Il est devenu célèbre sous son nom castillan et un artiste ne change pas de nom aussi facilement. C'est comme une marque déposée. José ou Josep Carreras, très attaché à ses origines catalanes, se tient au courant des résultats du Barça quand il chante à l'autre bout du monde. A l'âge de six ans, le petit Pep accompagna ses parents au cinéma Gayarre voir Mario Lanza dans Le grand Caruso. La voix du ténor italo-américain impressionna tellement le gamin que, dès le lendemain, il chanta à sa famille tous les airs du film, avec une prédilection pour ' La donna è mobile ' de Rigoletto.

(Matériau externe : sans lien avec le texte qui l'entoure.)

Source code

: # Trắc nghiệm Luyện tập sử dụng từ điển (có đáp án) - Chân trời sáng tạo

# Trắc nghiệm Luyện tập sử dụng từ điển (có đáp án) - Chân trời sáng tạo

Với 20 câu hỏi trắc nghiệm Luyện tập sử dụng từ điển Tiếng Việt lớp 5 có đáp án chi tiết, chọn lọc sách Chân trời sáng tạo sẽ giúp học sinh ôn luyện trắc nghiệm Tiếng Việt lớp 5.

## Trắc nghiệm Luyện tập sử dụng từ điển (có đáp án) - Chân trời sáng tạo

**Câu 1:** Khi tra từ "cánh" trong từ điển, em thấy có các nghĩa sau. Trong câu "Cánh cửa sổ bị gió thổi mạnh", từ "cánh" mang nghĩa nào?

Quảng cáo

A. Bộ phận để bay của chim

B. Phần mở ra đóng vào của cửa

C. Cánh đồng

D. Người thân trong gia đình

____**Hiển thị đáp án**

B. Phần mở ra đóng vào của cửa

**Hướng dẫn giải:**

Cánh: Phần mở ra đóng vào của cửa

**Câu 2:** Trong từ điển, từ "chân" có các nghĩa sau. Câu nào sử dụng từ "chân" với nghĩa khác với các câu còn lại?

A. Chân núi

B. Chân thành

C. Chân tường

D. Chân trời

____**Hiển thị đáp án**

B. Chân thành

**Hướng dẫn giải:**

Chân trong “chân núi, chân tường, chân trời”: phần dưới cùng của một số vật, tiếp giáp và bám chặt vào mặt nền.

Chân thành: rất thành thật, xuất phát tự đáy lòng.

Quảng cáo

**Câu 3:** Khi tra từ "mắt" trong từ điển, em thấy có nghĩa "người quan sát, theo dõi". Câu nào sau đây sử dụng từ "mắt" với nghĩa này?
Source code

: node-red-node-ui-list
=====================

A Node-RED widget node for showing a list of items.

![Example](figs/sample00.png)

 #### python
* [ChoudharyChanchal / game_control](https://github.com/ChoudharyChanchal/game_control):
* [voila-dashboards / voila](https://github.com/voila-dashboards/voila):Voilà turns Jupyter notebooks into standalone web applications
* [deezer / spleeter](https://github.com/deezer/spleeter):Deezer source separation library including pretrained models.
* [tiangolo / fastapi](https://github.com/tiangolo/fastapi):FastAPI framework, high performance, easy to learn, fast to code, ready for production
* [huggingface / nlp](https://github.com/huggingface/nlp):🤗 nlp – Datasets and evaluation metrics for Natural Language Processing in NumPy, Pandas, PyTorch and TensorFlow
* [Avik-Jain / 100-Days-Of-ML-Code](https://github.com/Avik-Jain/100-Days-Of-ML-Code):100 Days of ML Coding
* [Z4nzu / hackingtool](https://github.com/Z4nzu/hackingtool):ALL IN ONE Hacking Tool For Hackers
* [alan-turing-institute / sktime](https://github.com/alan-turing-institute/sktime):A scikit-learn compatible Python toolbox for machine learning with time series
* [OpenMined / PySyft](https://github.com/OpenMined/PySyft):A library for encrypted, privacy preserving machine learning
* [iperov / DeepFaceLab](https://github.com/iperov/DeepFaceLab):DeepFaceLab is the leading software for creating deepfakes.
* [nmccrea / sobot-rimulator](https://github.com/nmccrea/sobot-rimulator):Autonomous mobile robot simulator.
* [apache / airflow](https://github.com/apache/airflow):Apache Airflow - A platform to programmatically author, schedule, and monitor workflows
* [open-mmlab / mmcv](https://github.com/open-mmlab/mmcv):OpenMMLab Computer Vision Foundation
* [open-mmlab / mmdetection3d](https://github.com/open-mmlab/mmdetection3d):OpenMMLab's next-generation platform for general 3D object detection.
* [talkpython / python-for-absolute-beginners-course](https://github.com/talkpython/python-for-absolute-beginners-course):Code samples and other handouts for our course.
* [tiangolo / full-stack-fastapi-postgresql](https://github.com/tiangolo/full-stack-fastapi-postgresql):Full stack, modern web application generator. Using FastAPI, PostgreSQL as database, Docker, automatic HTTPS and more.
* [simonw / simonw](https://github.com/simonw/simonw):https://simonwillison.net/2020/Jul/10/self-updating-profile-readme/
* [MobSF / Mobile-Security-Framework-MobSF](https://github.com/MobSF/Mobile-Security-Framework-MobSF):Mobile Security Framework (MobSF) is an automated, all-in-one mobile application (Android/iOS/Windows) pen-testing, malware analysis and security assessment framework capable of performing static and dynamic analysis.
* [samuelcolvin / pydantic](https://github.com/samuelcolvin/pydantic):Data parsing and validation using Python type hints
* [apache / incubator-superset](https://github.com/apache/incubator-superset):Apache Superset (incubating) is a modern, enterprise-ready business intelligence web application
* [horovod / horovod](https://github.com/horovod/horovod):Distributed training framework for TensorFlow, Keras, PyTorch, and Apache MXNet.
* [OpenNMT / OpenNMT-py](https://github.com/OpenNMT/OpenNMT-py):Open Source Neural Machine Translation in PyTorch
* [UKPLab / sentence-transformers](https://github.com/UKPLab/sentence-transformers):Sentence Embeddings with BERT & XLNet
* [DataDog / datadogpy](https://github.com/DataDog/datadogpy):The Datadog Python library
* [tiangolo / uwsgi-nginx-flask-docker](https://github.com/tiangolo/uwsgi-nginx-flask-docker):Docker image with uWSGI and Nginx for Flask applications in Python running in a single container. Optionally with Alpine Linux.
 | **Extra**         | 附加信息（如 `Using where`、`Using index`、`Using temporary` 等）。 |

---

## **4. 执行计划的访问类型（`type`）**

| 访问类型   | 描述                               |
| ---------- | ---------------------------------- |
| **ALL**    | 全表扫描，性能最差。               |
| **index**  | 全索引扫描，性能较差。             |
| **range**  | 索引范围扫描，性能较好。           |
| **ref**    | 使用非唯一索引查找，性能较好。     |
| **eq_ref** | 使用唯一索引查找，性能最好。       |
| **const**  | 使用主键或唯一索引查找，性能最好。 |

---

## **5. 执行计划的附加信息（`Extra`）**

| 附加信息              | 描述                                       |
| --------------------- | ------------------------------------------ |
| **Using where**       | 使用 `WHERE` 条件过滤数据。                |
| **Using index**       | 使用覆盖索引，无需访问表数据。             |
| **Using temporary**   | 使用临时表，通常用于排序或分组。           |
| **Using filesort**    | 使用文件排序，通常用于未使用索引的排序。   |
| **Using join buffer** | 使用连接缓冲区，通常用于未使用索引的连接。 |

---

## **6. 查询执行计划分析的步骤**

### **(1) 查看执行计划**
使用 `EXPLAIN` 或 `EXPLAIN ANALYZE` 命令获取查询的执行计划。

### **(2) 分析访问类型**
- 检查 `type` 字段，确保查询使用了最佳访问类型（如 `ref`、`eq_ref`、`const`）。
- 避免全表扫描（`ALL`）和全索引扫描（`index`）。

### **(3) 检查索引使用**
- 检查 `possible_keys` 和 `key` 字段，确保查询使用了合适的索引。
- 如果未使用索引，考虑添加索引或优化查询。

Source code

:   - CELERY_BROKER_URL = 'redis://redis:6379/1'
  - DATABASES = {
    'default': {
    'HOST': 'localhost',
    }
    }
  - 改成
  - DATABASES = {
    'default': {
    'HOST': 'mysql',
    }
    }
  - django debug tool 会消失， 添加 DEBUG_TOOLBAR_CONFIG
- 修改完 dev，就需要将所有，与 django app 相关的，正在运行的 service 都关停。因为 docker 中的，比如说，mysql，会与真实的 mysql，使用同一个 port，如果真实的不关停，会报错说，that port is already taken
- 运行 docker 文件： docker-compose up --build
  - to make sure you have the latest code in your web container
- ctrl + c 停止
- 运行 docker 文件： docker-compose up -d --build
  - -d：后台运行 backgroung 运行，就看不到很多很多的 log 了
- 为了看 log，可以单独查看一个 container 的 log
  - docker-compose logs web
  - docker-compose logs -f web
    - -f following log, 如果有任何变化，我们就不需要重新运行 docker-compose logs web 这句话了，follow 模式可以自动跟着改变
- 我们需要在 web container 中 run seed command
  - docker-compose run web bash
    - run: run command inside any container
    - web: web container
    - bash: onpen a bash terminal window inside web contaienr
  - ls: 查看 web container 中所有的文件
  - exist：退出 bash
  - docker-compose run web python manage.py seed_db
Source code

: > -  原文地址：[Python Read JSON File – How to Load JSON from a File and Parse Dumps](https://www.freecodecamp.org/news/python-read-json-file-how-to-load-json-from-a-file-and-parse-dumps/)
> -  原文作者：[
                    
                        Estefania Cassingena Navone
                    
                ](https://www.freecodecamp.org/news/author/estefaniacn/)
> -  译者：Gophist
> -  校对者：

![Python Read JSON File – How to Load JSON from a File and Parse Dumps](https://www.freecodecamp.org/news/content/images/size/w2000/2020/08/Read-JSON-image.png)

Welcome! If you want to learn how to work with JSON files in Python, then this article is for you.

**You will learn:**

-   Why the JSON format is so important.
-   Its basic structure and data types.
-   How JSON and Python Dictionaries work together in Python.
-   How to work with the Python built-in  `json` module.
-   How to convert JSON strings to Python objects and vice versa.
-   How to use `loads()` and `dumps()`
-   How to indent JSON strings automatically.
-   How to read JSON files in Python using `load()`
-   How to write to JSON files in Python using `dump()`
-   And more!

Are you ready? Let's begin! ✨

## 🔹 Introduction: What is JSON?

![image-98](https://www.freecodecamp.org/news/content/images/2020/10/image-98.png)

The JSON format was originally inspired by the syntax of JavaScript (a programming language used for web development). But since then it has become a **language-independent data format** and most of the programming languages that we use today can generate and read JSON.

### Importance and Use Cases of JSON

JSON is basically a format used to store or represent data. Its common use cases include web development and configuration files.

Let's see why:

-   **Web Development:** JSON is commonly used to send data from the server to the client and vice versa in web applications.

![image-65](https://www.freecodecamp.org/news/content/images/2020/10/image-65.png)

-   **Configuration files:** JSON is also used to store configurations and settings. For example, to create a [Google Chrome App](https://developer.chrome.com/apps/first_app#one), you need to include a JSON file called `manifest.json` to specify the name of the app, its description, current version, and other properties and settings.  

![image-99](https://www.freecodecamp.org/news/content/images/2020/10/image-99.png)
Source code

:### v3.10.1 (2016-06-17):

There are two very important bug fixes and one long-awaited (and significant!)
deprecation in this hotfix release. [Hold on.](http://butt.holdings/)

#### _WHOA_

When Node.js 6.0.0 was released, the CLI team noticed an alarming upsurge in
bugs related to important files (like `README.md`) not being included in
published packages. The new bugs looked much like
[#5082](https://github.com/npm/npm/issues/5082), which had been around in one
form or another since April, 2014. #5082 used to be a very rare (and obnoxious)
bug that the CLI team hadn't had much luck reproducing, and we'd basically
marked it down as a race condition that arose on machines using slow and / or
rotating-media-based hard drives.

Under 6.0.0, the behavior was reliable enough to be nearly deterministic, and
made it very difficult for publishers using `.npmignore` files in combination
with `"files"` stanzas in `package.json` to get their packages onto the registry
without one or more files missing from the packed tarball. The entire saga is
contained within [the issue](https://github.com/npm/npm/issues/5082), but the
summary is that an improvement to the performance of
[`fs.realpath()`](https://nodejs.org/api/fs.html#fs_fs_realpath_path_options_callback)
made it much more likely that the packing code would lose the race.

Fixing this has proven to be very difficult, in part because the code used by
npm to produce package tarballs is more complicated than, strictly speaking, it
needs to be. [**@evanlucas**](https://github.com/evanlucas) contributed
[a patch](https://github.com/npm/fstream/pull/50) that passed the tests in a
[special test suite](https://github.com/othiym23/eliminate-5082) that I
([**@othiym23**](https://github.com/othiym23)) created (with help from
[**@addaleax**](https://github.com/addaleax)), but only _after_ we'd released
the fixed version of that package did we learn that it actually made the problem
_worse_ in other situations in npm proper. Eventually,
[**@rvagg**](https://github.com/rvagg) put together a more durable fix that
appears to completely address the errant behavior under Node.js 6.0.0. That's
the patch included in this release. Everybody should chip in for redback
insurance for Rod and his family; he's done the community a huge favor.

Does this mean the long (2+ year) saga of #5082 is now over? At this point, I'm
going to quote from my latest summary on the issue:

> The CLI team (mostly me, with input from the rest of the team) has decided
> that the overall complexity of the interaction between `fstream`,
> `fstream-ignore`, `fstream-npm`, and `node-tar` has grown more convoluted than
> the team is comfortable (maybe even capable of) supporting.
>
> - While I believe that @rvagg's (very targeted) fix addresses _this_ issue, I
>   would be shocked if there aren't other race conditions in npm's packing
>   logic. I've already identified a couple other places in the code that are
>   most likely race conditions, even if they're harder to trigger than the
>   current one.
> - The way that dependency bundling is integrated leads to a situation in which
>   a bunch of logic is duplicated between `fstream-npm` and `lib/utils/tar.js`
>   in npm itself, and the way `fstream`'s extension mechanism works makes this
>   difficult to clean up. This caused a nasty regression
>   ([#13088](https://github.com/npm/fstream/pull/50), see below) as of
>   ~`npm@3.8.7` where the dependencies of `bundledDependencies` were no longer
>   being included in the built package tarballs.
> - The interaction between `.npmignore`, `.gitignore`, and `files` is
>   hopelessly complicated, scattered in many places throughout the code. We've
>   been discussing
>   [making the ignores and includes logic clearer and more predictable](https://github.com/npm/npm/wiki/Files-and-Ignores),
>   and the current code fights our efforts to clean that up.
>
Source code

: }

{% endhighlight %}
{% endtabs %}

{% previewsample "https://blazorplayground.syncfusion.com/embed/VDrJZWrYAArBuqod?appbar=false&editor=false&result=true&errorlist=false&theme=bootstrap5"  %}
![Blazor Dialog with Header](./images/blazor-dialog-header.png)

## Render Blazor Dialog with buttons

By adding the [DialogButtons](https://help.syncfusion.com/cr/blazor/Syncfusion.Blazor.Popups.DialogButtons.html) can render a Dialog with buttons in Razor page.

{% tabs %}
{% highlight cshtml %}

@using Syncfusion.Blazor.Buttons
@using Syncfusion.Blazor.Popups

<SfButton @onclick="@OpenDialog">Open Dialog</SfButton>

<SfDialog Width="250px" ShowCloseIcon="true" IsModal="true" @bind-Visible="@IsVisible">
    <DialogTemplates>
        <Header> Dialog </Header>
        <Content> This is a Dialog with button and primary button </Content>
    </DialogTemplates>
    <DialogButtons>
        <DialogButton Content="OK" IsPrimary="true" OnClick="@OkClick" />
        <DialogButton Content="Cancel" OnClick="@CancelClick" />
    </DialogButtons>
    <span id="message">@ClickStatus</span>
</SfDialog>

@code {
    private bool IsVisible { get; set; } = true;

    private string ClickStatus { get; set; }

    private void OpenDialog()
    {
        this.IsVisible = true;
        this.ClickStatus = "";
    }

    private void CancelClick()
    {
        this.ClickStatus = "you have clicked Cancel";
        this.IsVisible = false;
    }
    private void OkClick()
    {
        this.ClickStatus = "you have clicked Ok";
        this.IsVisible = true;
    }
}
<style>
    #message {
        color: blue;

Six ans c'est un peu tôt pour rigoler, mais Lucciano Pavarroti et Plácido Domingo ressentirent la même fascination pour Mario Lanza. Je ne sais si vous vous rappelez la voix de Lanza. Allez sur Internet et écoutez-le dans ' Be my love ', ' Arrivederci Roma ' ou n'importe quel air d'opéra de Verdi ou Puccini. Comme le dit Robert Sarradé, un de mes amis compositeur de sardanes, ' ' il envoie...' Une autre rencontre. En 1962, Carreras entend Giuseppe Di Stefano dans Le bal masqué de Verdi. Dorénavant il collectionnera les disques du maestro. Josep Carreras excellera dans l'opéra vériste. Au delà de l'artiste, l'homme est admirable. Au faîte de sa gloire, en 1987, les médecins diagnostiquèrent une leucémie aiguë et lui donnèrent une chance sur dix de survivre. Formule compatissante pour lui signifier de mettre ses affaires en ordre et de se préparer à mourir avec dignité. Grâce à la chance, son art, sa volonté, son amour de la vie, Carreras a vaincu la maladie. Bien sûr sa voix s'en est trouvée affectée. Certains spécialistes aigris disent qu'il a l'a perdue. Moi, je me contenterais bien de ce qui lui reste...Carreras, qui a chanté sous la direction de Herbert von Karajan et s'est produit dans les plus grands théâtres du monde, n'a jamais oublié qu'il vient de Sants, village englouti par Barcelone au XIX siècle et que son père, professeur de la République révoqué par les autorités franquistes, dut contrôler la circulation aux carrefours durant des années. A travers sa renommée, Carreras, Catalan exemplaire, a toujours essayé de rendre à son pays ce que celui-ci lui a donné. Lui, le ténor mondialement connu, il a toujours voulu faire mieux connaître les œuvres des compositeurs catalans comme Frederic Monpou et le trésor de nos chansons traditionnelles. Du ' Cant dels ocells ' qu'aimait tant Pau Casals à ' Baixant de la font del gat ' en passant par 'Rosó.' Il a même enregistré en catalan un joli disque de chansons inédites. En vieillissant, Monsieur Carreras garde la beauté et l'allure de sa jeunesse avec l'élégance nostalgique d'un Vittorio de Sica dans Le général della Rovere.